In-field assessment will usually be designed after a desk review. A desk review will try to gather general knowledge about the historical, political,
and economic context of a particular community drawing on other assessments and available survey and index data (see discussion of assessment tools in Chapter 1).
While general assessments offer some indication of the state of corruption, they are not germane to the conversation of how police deal with corruption. It is difficult to find on-point police corruption assessments, and what is needed is help for donor teams to think through creating tools for their assessment. Ultimately, corruption assessments will be lacking if they do not engage in political economy analysis (see Box 3-2).

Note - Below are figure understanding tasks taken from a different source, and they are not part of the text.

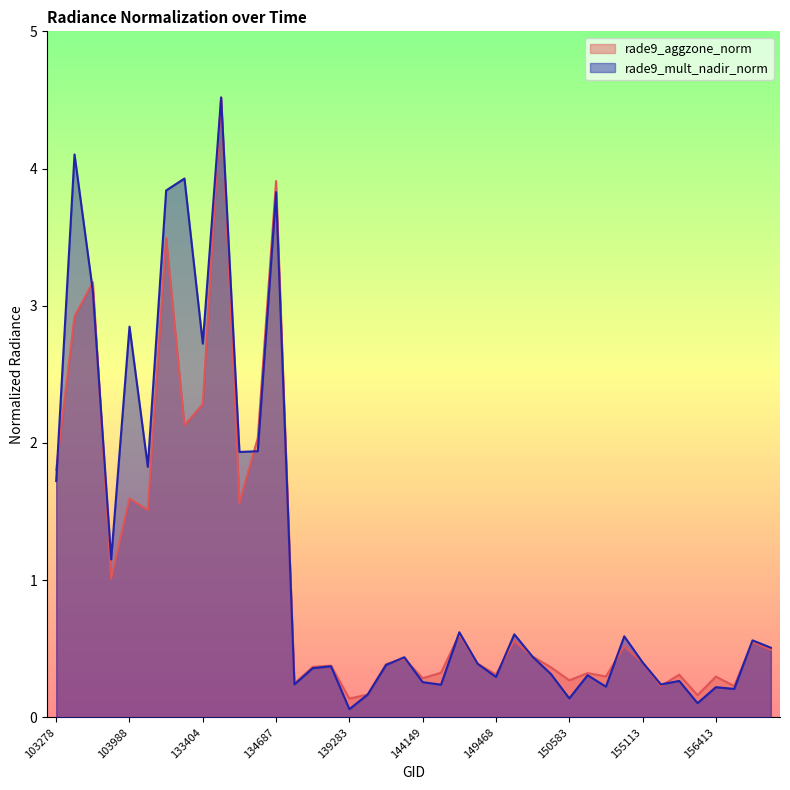

At which category does the chart reach its minimum across all series?

139283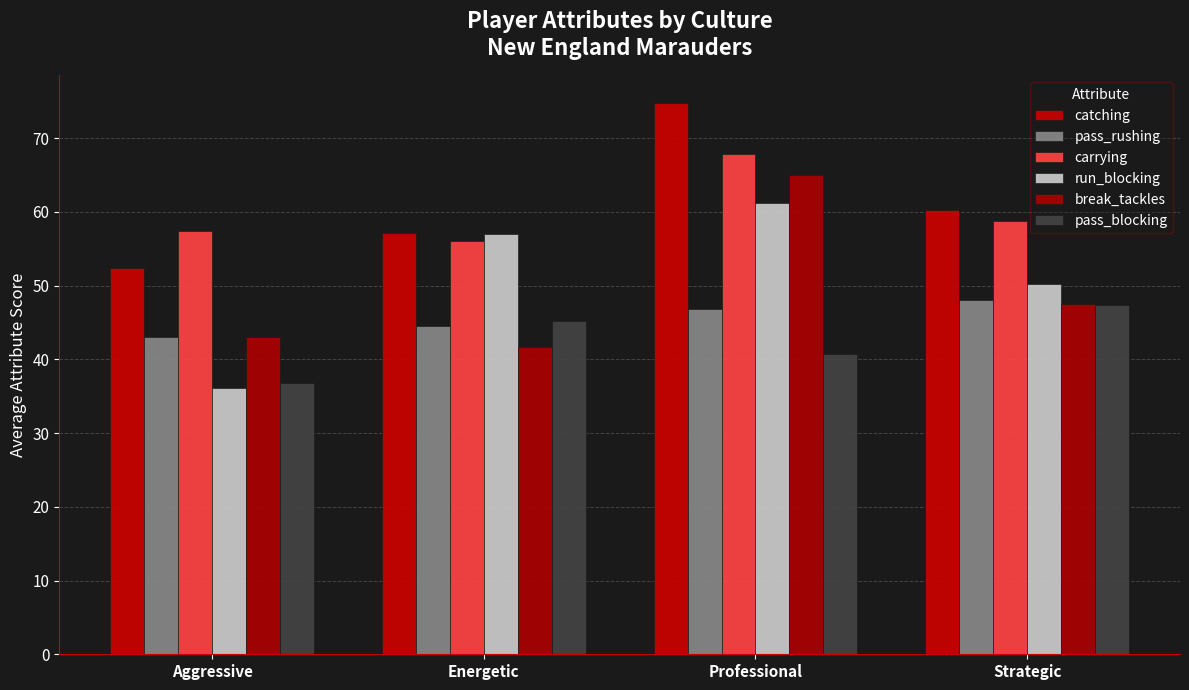

What is the label of the 2nd bar from the left?

Energetic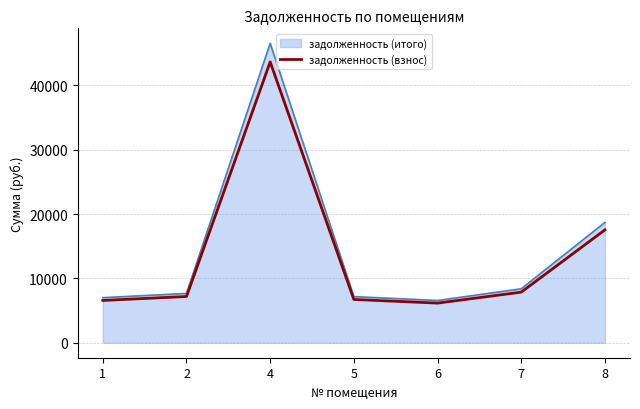

The value of задолженность (итого) at 6 is 1729.9. True or false?

False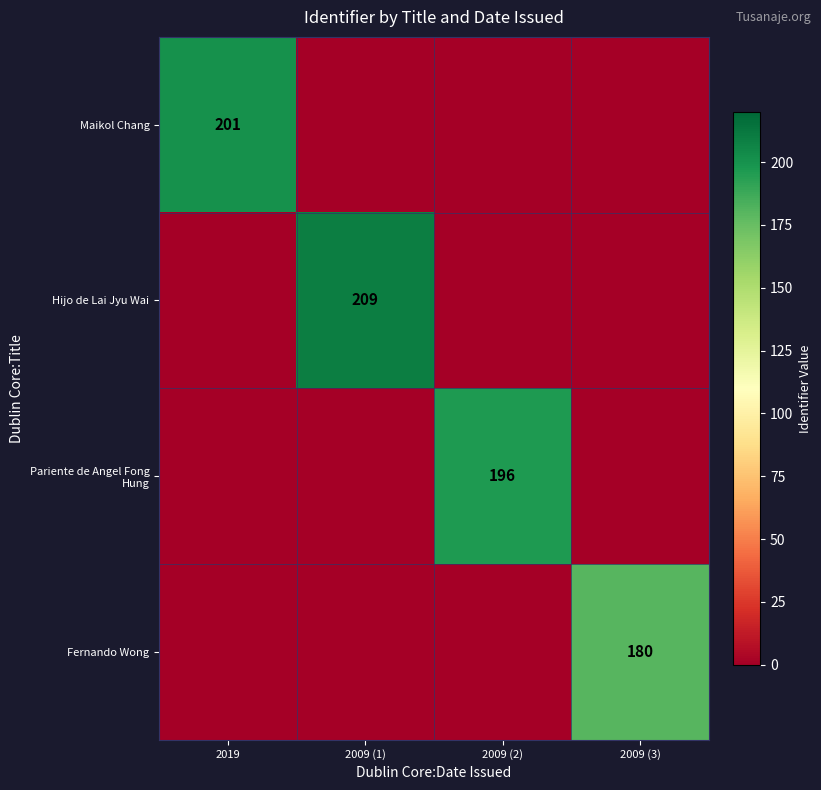

At which category does the chart reach its minimum across all series?

2009 (1)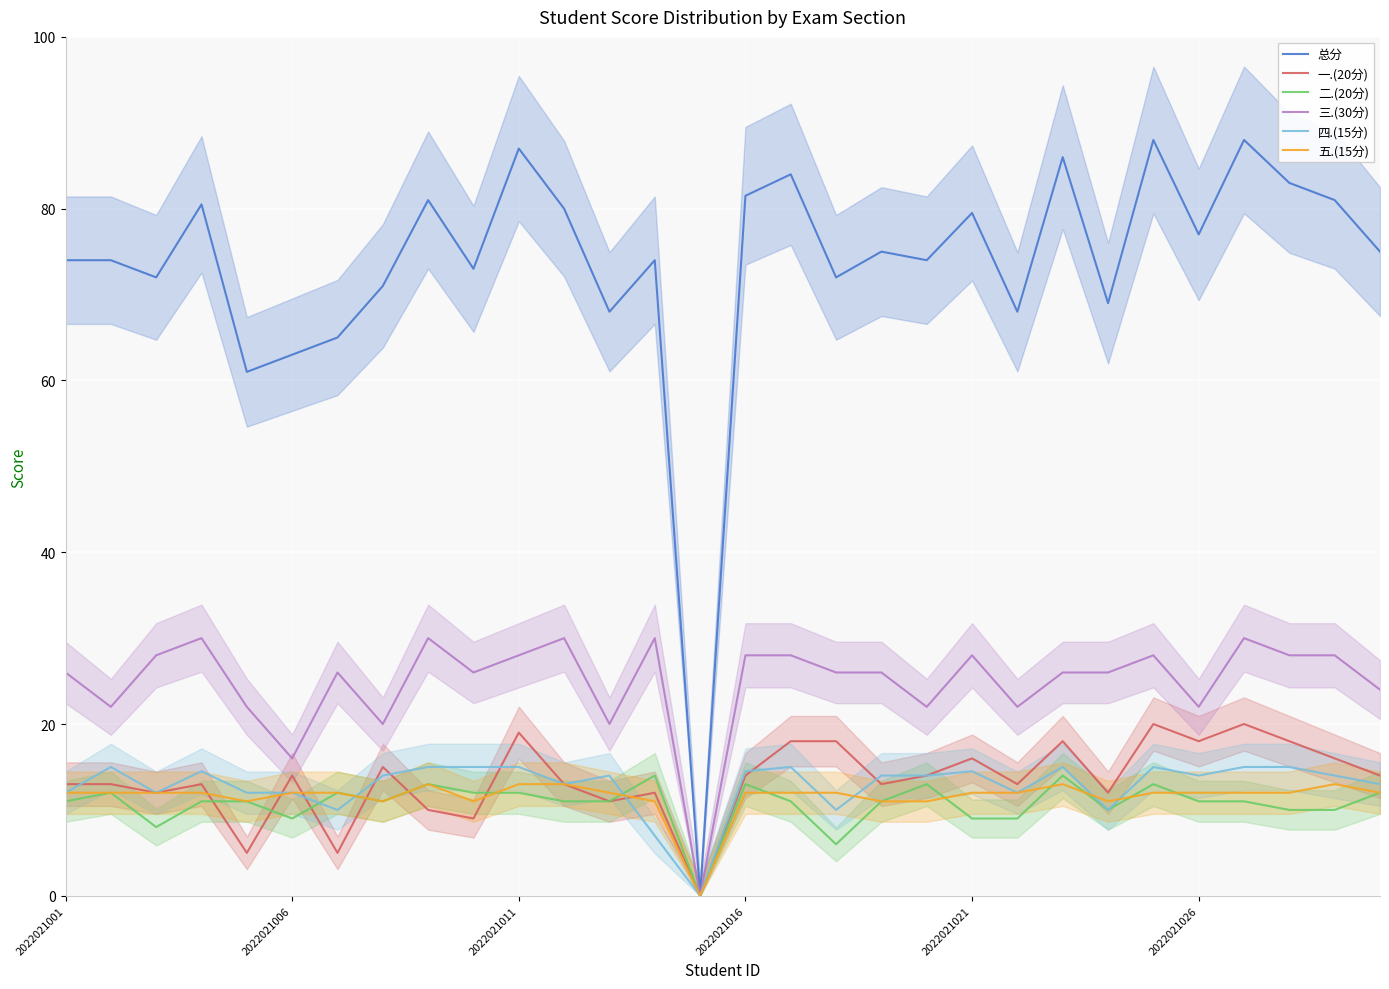

Where is 四.(15分) nearest to the value 7?

13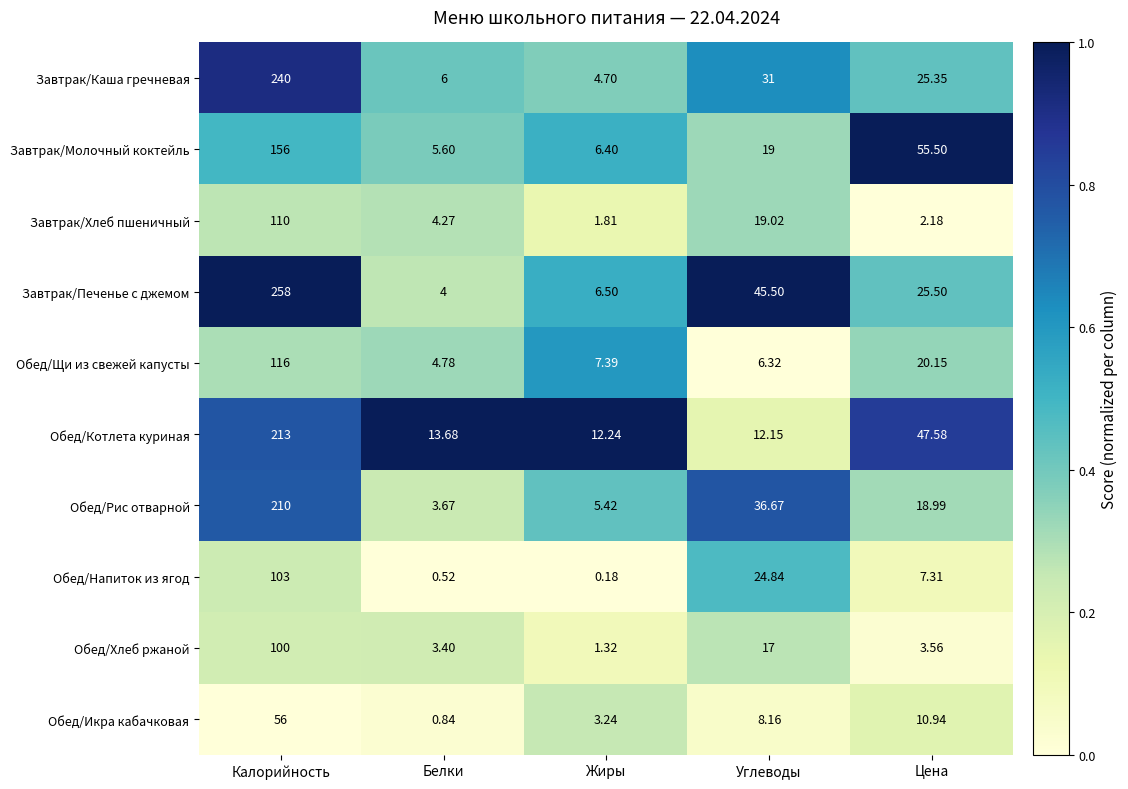

At which category does the chart reach its minimum across all series?

Жиры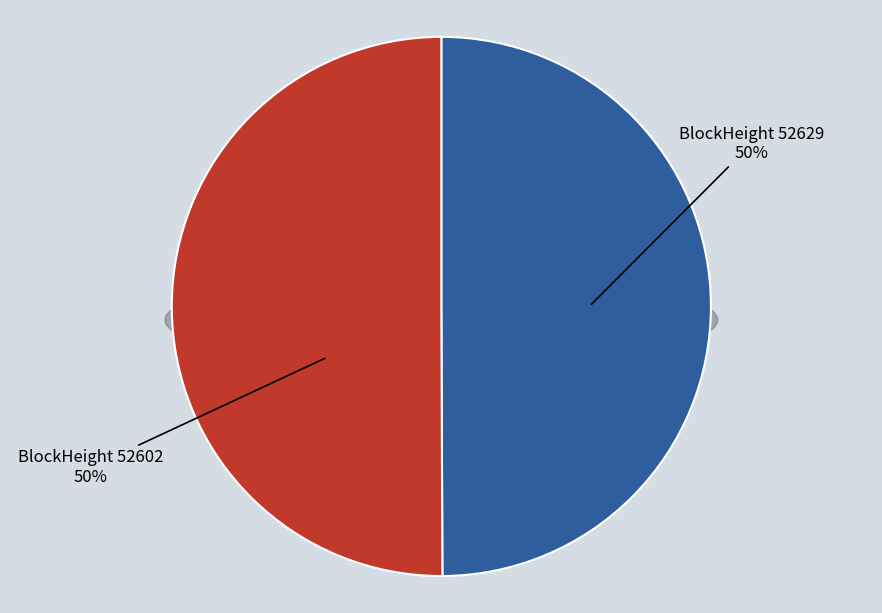

To the nearest percent, what is the average slice percentage?

50%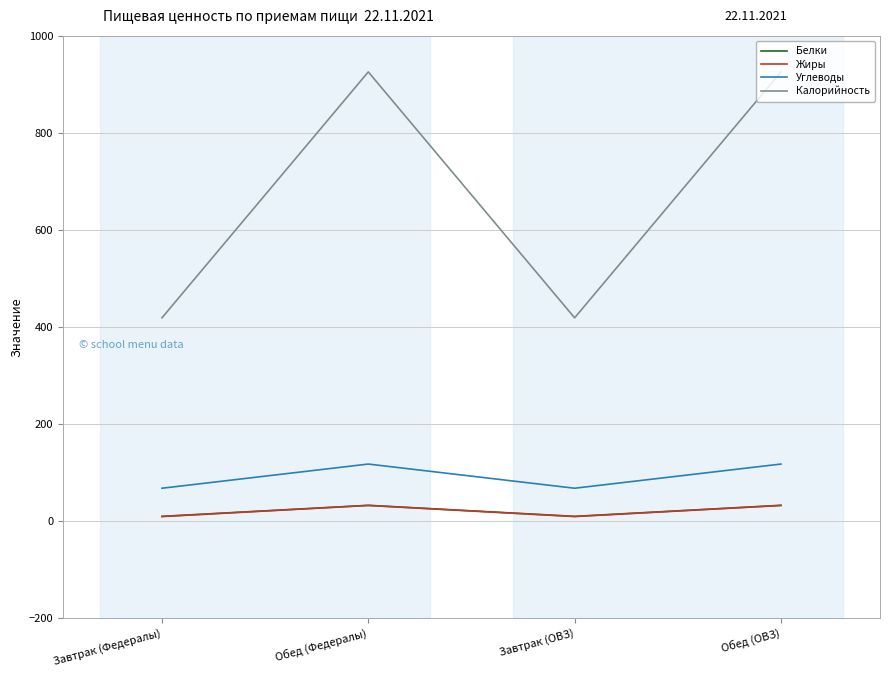

Where is the first local maximum for Жиры?

Обед (Федералы)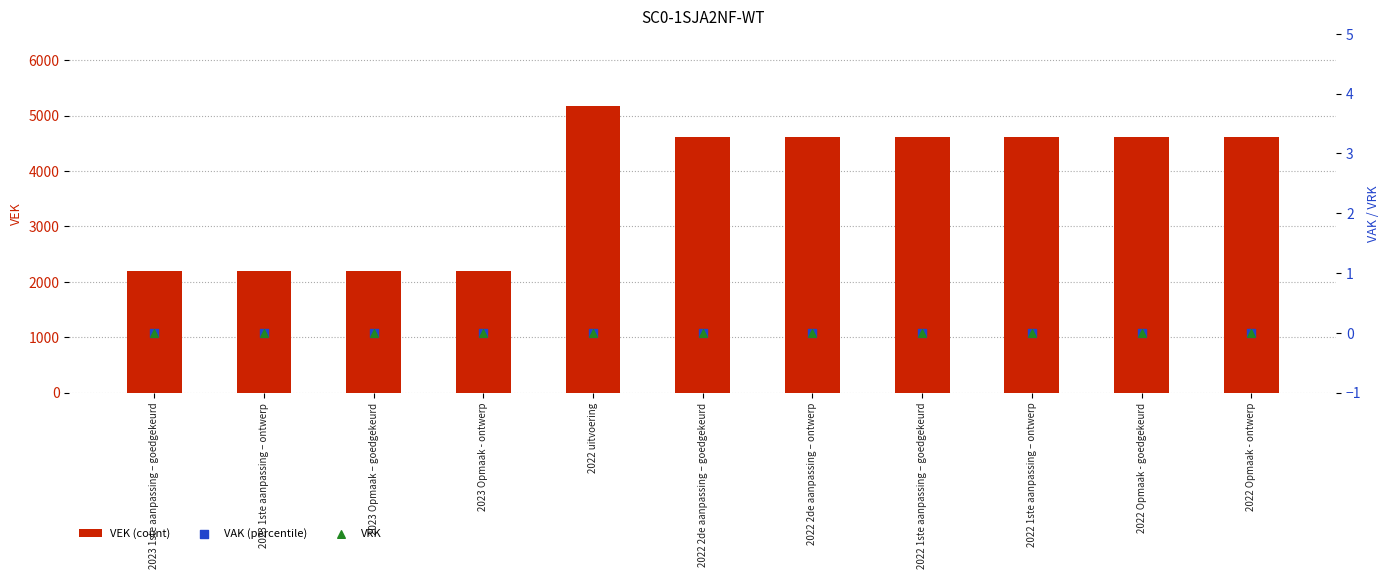

What are all the series names shown in the legend?

VEK (count), VAK (percentile), VRK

While PEA has been resurging in many sectors, and even USAID has an Applied PEA Framework to add value to their strategy and activities in a country, there is no guide available that describes how to apply PEA to police and corruption. There is a complication of “high-level corruption”, as a PEA in a given country may convey that police cannot tackle that level of corruption, but that does not mean it should not be more closely examined as an approach. It would be very promising to identify areas where opportunity exists for the police to engage in anti-corruption work, such as the example in Uganda outlined in Chapter 2.
Likewise, USAID’s framework offers an example that PEA may guide an exploration of the kinds of changes that may be possible when new leaders who espouse a commitment to combatting corruption gain power in a system that has historically been grounded in patronage. But without knowing the subtle nuances of the culture and how sectors and institutions are interacting, these potential changes will be difficult to see. Tackling low-level corruption and achieving gains there can lay the foundation for building the political will and public demand necessary to tackle higher-level corruption.
RECOMMENDATION: INL should commission the development of a political economy analysis guidebook for anti-corruption work by a team of expert assessors, anti-corruption experts, and policing experts. The guidebook would be a tool to be applied to individual country assessments to inform understanding of the local dynamics affecting the integrity of the rule of law. While it would not specifically recommend courses of action, it could help to shape the discussion about what those choices might be.